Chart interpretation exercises
--
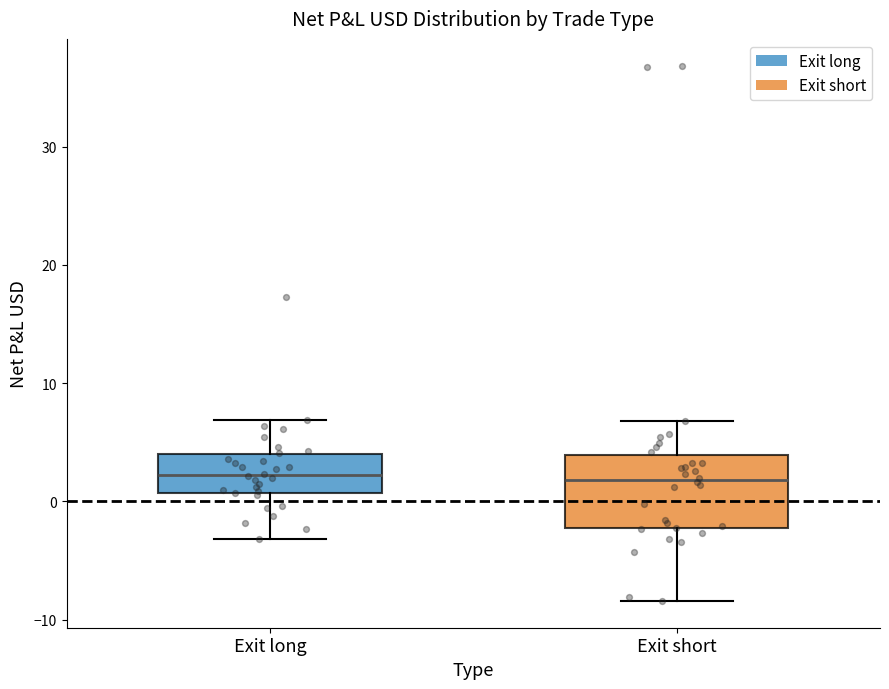

Where does the median line of the box for Exit short sit on the y-axis? The values are not printed on the chart, so give them approximately, as read against the axis.

2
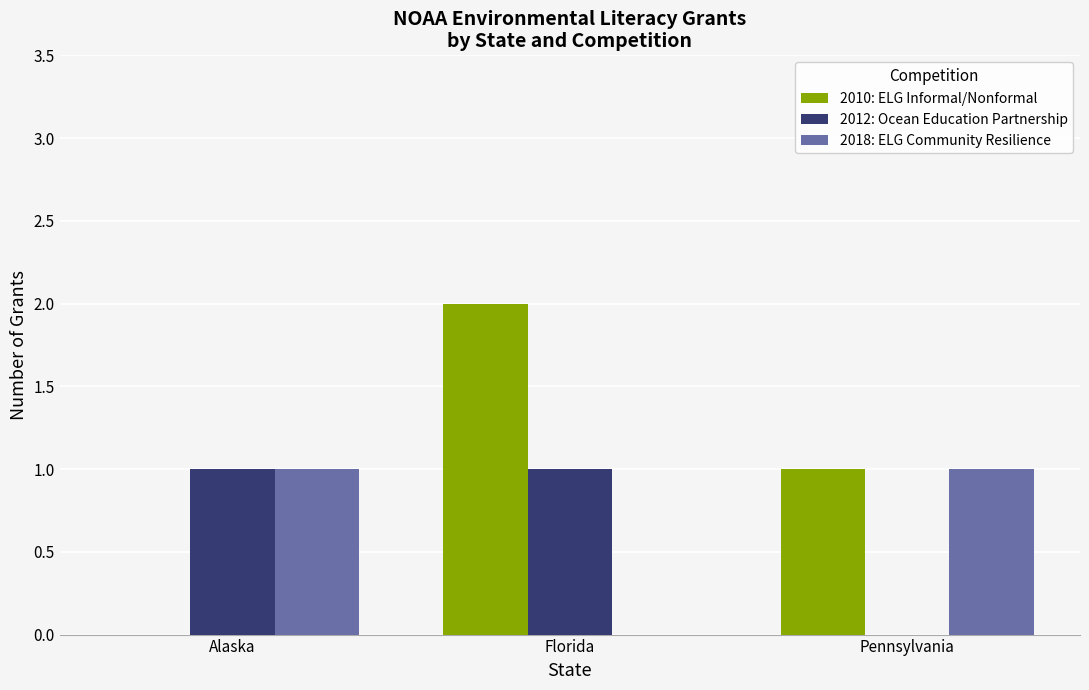

What is the spread (max minus min) of values at Florida?

2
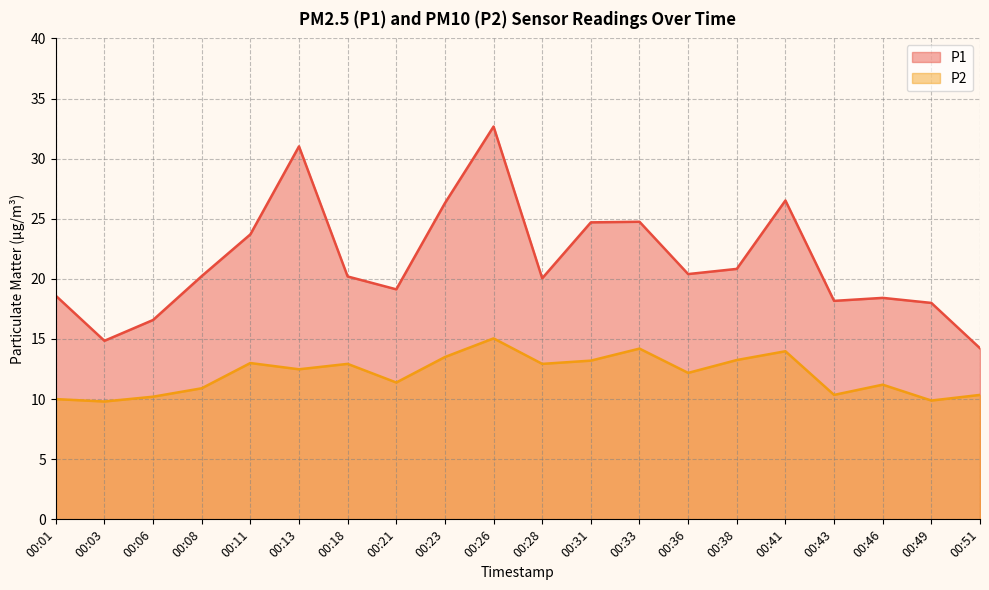

At which category is the sum across all series the highest?

00:26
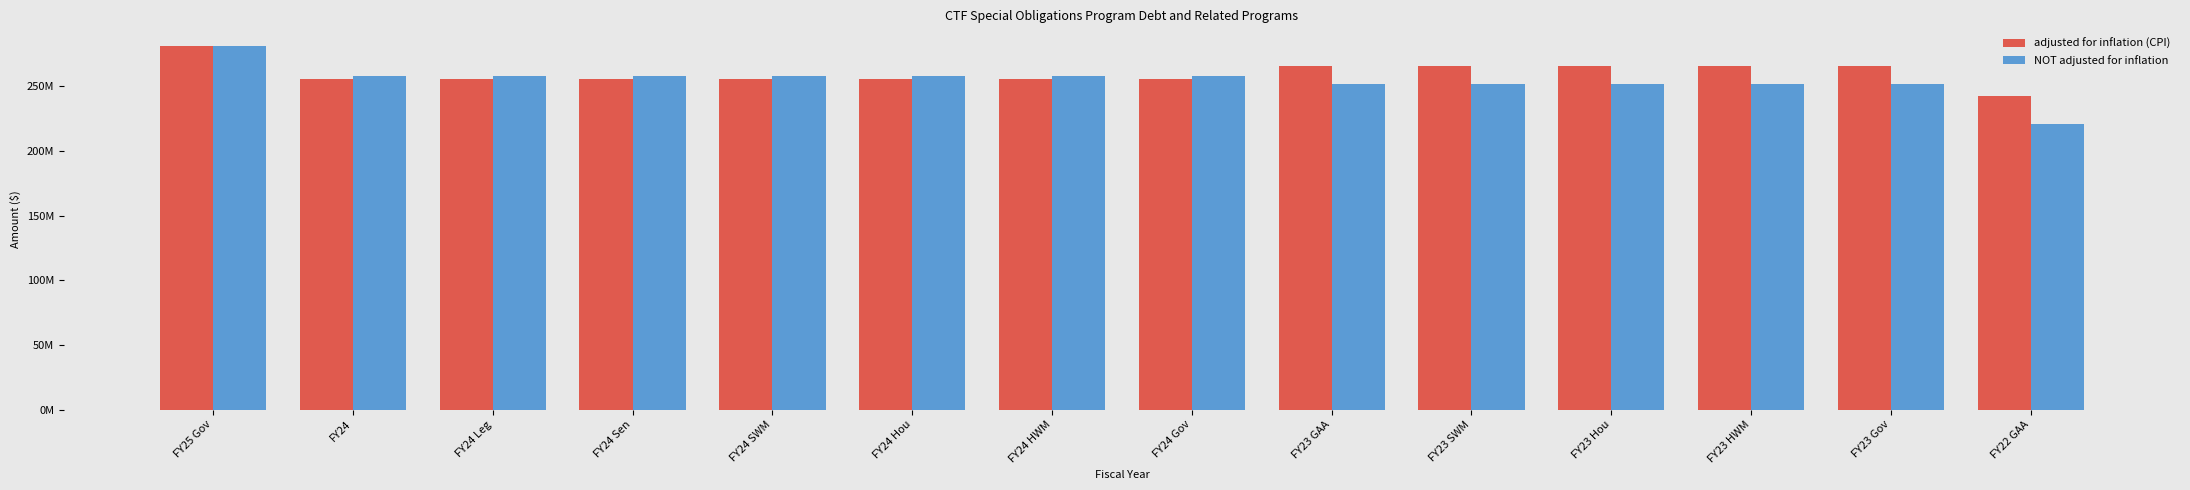

Rank the series by their average value, from lowest to highest.

NOT adjusted for inflation, adjusted for inflation (CPI)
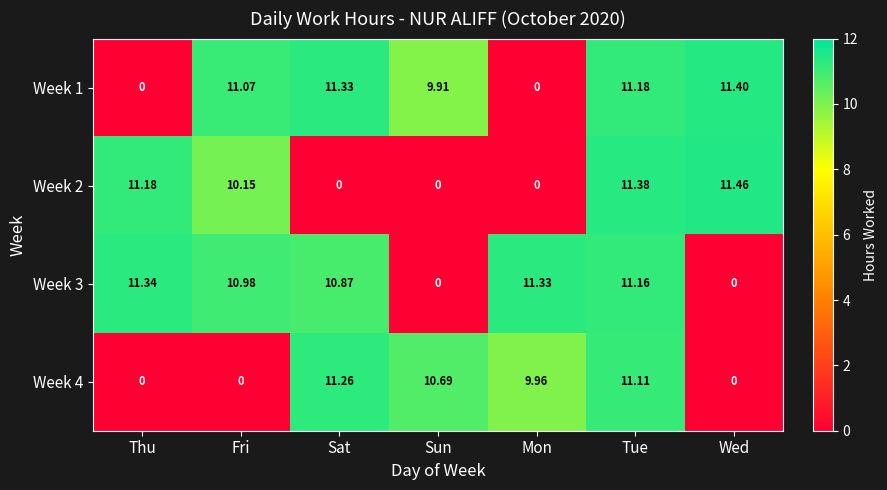

Is the value of Week 1 at Sun greater than the value of Week 2 at Sat?

Yes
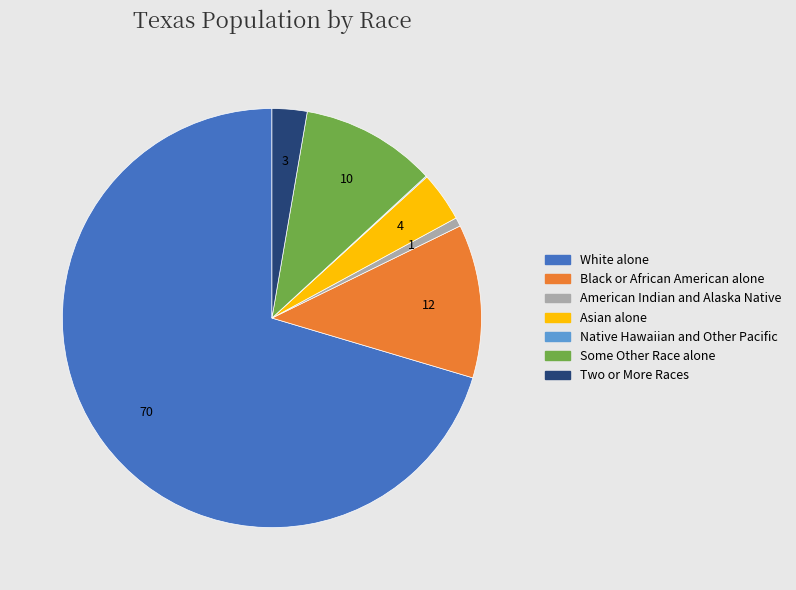

Which category has the biggest portion of the pie?

White alone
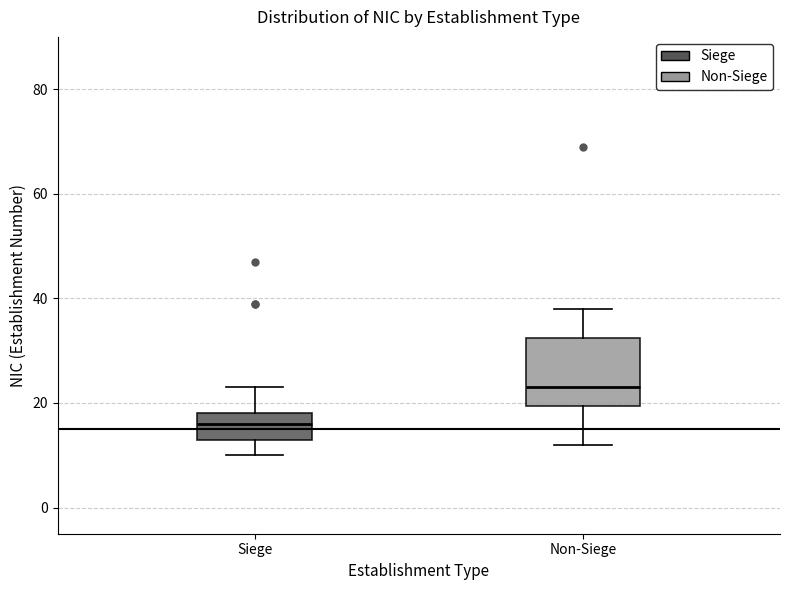

Comparing the boxes themselves (not the whiskers), which one is the tallest?

Non-Siege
--
Pick out every line in the items above that contains the word "values", and copy each such line. Treat uppercase and lowercase letters as different.

EXPECTED OUTPUT:
Where does the median line of the box for Exit short sit on the y-axis? The values are not printed on the chart, so give them approximately, as read against the axis.
What is the spread (max minus min) of values at Florida?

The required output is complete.